JAKARTA - Indonesian Audit Watch (IAW) asked for the tax and customs data belonging to the corporation that was dragged into the corruption case to be saved. This step is considered important so that the state's rights will not be lost when the company experiences shocks due to legal processes that trap its managers.
This was conveyed by Iskandar Sitorus as the Founding Secretary of IAW in response to the alleged bribery and gratification case in the Directorate General of Customs and Excise (DJBC) involving PT Blueray Cargo as a forwarder. According to him, law enforcement must run but the company's administration also needs to be maintained, especially those related to state interests.
"The state must punish corrupt perpetrators. But the state must also ensure that tax data, customs documents, transaction records, PNBP obligations, and workers' rights are not lost when companies experience shocks due to criminal cases," said Iskandar, quoted Monday, June 17.
Iskandar said that companies whose owners or managers are dragged into corruption cases usually face layered problems, ranging from the loss of customer confidence, disruption of internal management to the collapse of company administration.
This condition is considered potentially difficult for the country to calculate tax obligations, import duties, and other potential state revenues.
"If corporations collapse without good governance, the state loses a way to calculate what is its right.
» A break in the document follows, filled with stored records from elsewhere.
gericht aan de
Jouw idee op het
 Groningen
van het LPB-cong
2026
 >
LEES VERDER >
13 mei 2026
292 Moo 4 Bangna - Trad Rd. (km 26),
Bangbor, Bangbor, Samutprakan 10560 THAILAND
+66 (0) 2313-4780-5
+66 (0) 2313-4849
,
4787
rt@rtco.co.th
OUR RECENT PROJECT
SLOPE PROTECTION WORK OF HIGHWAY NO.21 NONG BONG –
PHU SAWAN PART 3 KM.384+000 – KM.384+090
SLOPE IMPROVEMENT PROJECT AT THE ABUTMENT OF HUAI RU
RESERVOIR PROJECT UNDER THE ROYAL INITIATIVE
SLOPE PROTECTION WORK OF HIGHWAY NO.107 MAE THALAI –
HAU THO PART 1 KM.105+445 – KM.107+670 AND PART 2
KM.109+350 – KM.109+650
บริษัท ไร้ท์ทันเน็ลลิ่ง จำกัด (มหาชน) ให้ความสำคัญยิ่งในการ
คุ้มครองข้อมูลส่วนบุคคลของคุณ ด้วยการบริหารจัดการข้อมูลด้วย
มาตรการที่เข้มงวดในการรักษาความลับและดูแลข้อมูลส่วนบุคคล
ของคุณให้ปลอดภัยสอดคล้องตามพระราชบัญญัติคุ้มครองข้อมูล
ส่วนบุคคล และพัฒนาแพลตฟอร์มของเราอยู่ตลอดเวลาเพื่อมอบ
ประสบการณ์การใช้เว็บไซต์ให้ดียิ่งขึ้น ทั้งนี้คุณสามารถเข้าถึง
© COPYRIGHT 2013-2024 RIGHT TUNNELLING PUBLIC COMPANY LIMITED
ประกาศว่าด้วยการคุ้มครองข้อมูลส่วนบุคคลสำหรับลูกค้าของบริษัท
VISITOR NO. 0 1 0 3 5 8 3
Documents are lost, data are not intact, transactions are difficult to verify, and the opportunity to recover losses becomes smaller," he said.
Iskandar also highlighted the need for a clear separation between individual criminal liability and the continuity of corporate legal entities. Forwarders such as Blueray Cargo, for example, are said to have a strategic role in the national logistics chain because they are related to the flow of imported goods, customs documents, import duties, taxes in the context of imports to various trade regulations.
Thus, Iskandar encourages emergency governance for companies that are dragged into corruption cases. This step includes securing documents, documenting assets and liabilities, protecting workers, and mapping state rights.
"Investigators need neat data. Prosecutors need documents that can be tested. The court needs clear facts. The state needs financial recovery. All of this will not be achieved if the legal entity is allowed to collapse completely," he said.
According to Iskandar, the success of eradicating corruption is not only measured by the number of perpetrators who are sentenced, but also the ability of the state to recover losses and maintain economic values that can still be saved.
"When a corporation collapses without governance, what is lost is not only the company's name. What is lost is jobs, taxes, PNBP, state data, business certainty, and the opportunity to recover public losses," he concluded.